Selected excerpt —
################

Question

In the given figure, E is the point on side CB produced of an isosceles ΔABC with AB = AC. If AD ⊥ BC and EF ⊥ AC, prove that ΔABD ∼ ΔECF. Hence, prove that `(AC)/(EC) = (BD)/(CF)`.

Answer 1

Given:

ΔABC is an isosceles triangle where AB = AC.

AD ⊥ BC (∠ADB = 90°)

EF ⊥ AC (∠EFC = 90°)

To Prove:

ΔABD ∼ ΔECF

`(AC)/(EC) = (BD)/(CF)`

Proof: 

Part 1: Proving similarity (ΔABD ∼ ΔECF)

In ΔABC, it is given that AB = AC.

Therefore, ∠ABD = ∠ACD.   ...(Angles opposite to equal sides of a triangle are equal)

We can also write this as ∠ABD = ∠ECF since D, C and B lie on the same line. – (Equation 1)

Now, let’s compare ΔABD and ΔECF:

∠ADB = ∠EFC = 90°   ...(Given that AD ⊥ BC and EF ⊥ AC)

∠ABD = ∠ECF   ...(From equation 1)

By the AA (Angle-Angle) Similarity Criterion, we have:

ΔABD ∼ ΔECF

Part 2: Proving the ratio `((AC)/(EC) = (BD)/(CF))`

Since the triangles are similar (ΔABD ∼ ΔECF), their corresponding sides must be proportional:

`(AB)/(EC) = (BD)/(CF) = (AD)/(EF)`

From the first two parts of the ratio, we get:

`(AB)/(EC) = (BD)/(CF)`

Since it is given that AB = AC, we can substitute AC for AB in the equation:

`(AC)/(EC) = (BD)/(CF)`

Hence Proved.

################

Stored data —
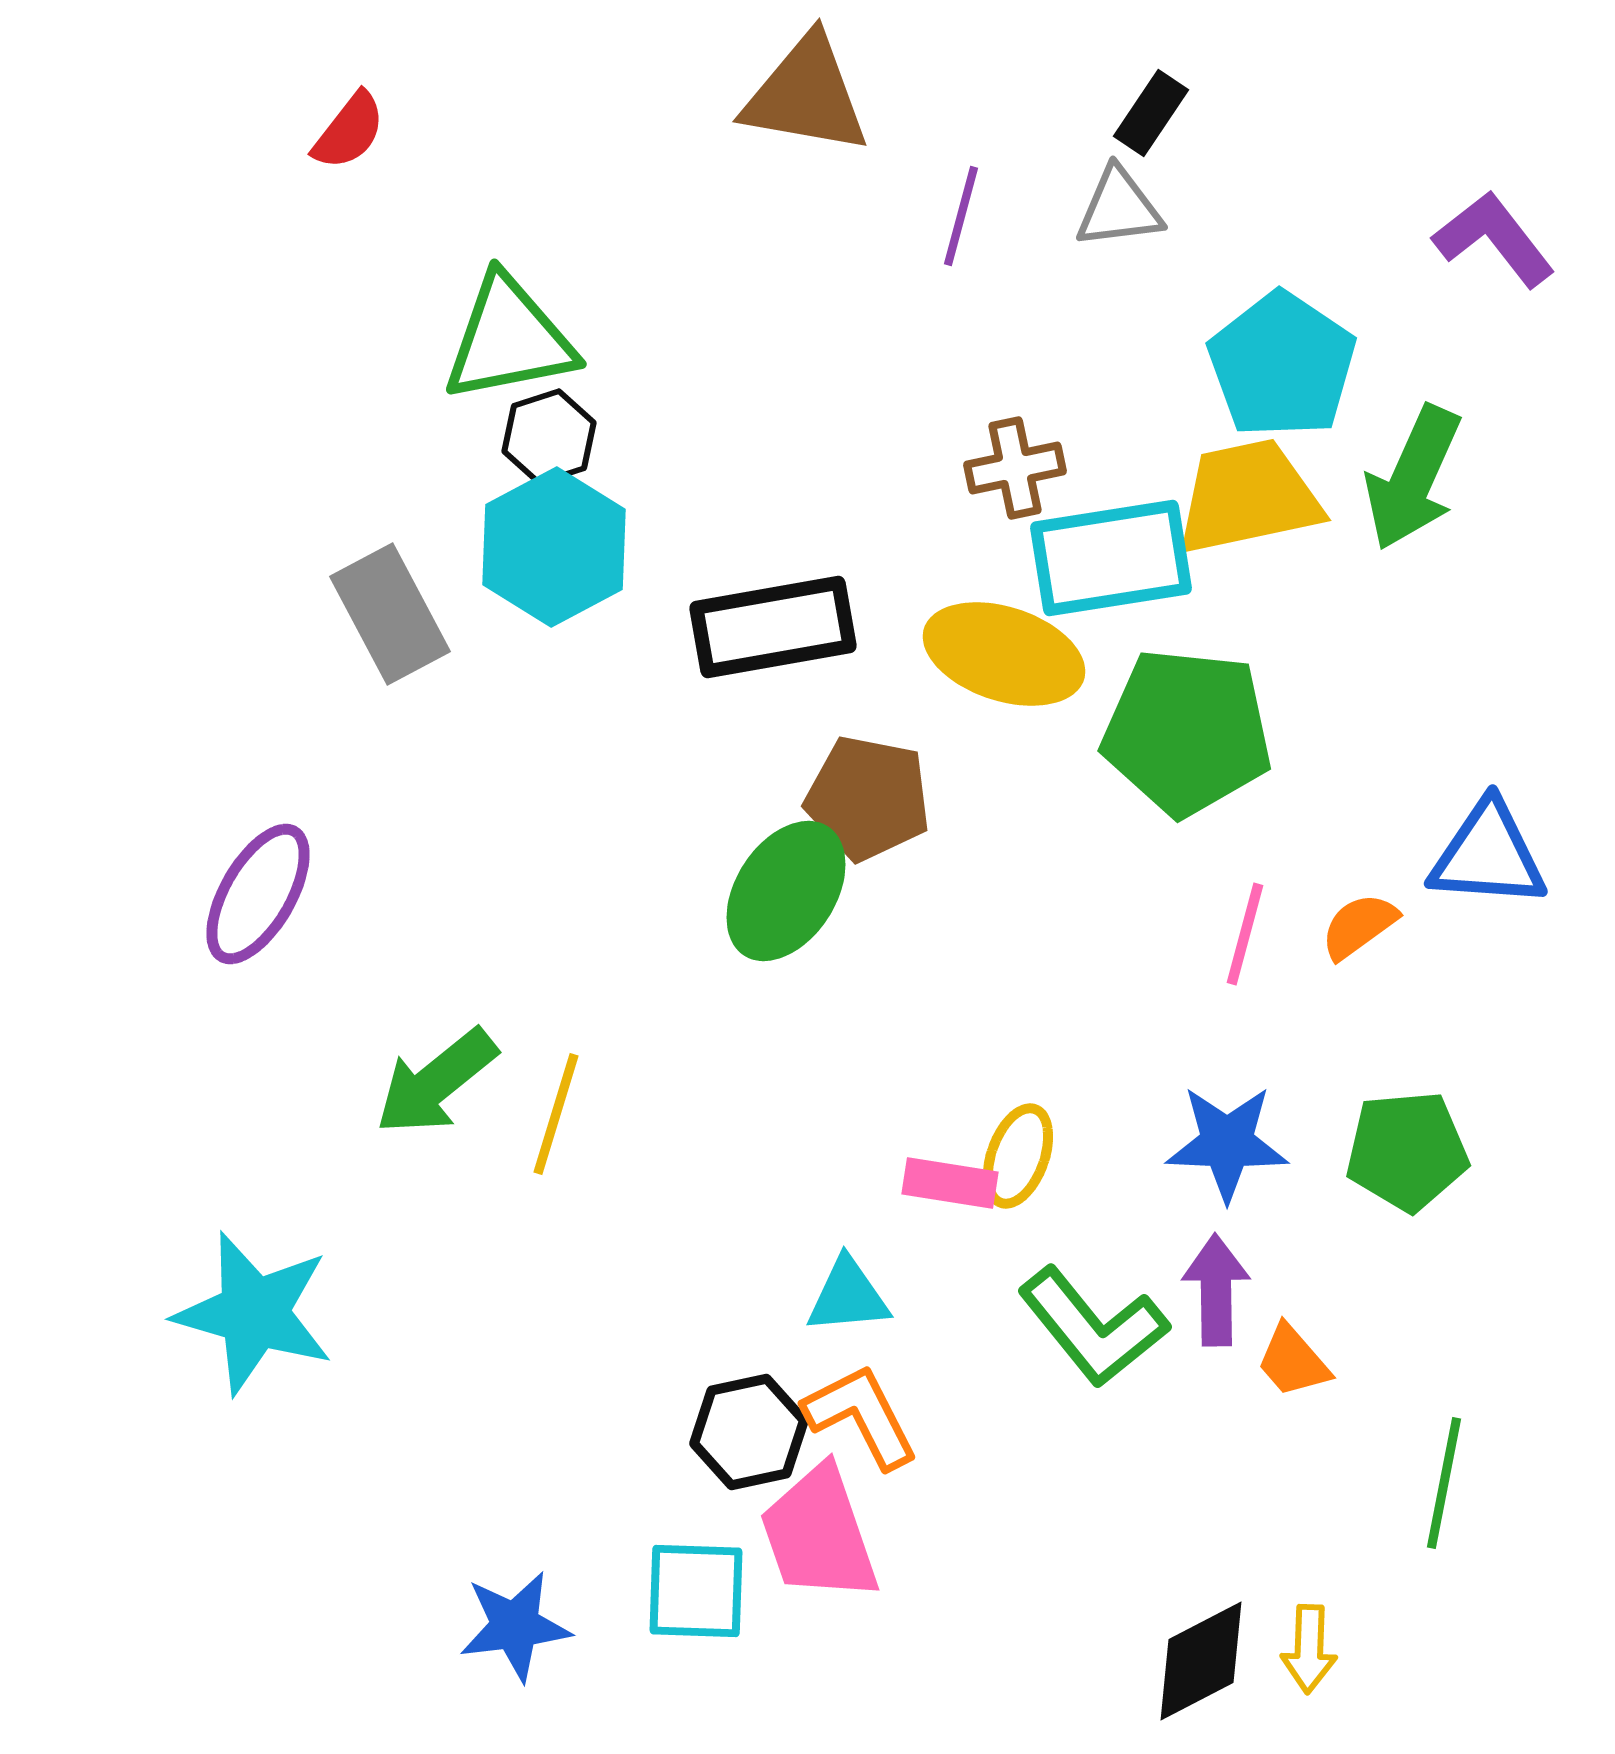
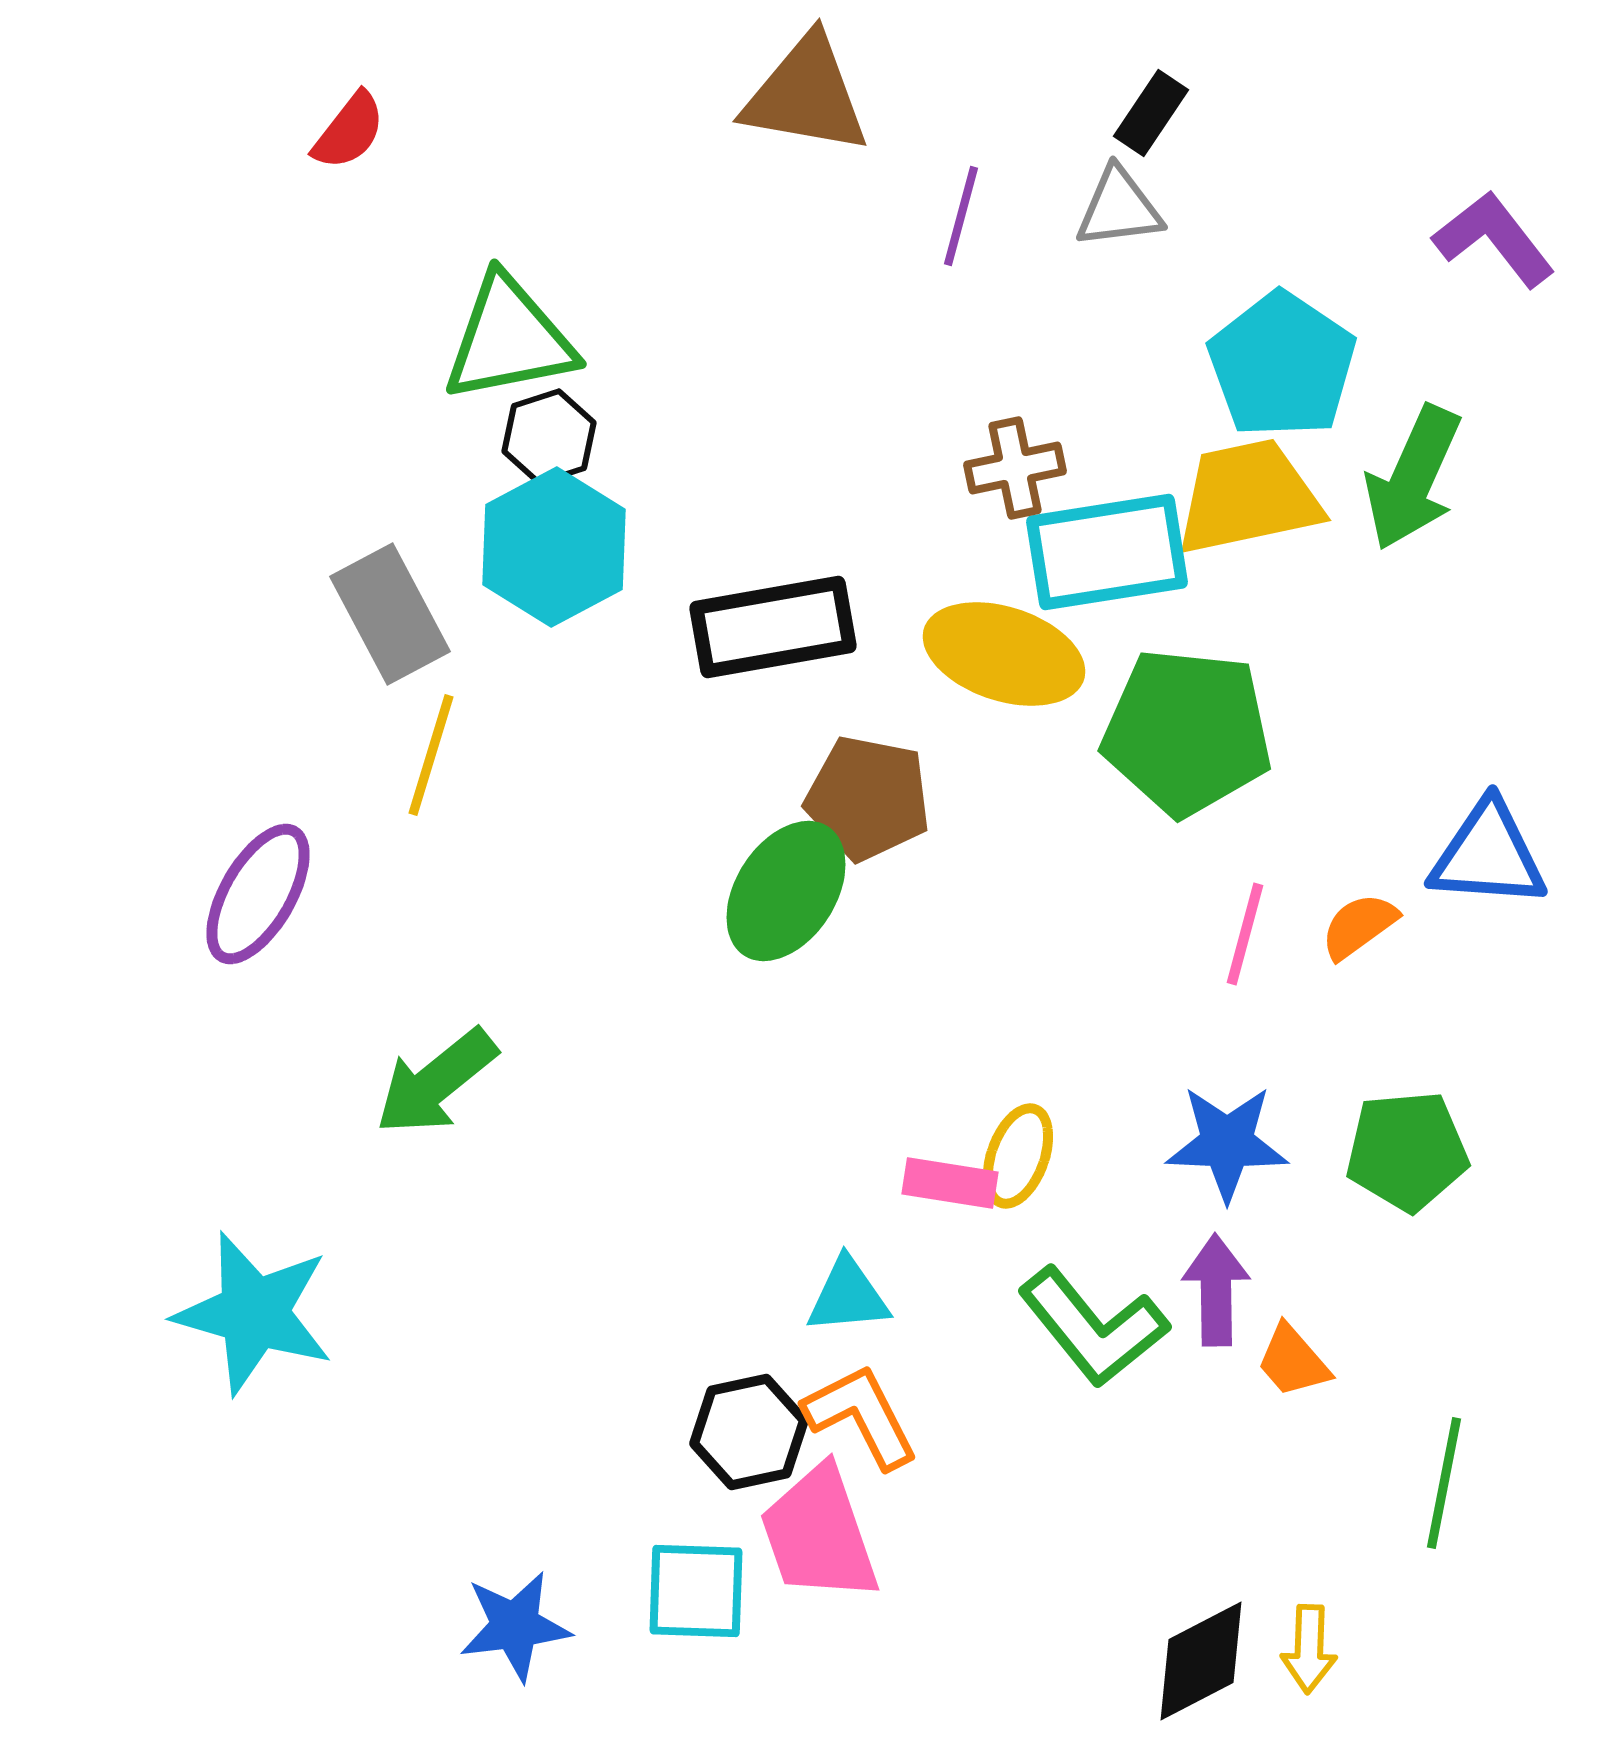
cyan rectangle at (1111, 558): moved 4 px left, 6 px up
yellow line at (556, 1114): moved 125 px left, 359 px up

################

Problem A — Which criterion does the similar-triangles proof cite to conclude that ΔABD ∼ ΔECF?
Problem B — Reproduce word for word the part of the similar-triangles proof from "Part 1: Proving" to "and EF ⊥ AC)".

Correct response A — The AA (Angle-Angle) Similarity Criterion.

Correct response B —
Part 1: Proving similarity (ΔABD ∼ ΔECF)

In ΔABC, it is given that AB = AC.

Therefore, ∠ABD = ∠ACD.   ...(Angles opposite to equal sides of a triangle are equal)

We can also write this as ∠ABD = ∠ECF since D, C and B lie on the same line. – (Equation 1)

Now, let’s compare ΔABD and ΔECF:

∠ADB = ∠EFC = 90°   ...(Given that AD ⊥ BC and EF ⊥ AC)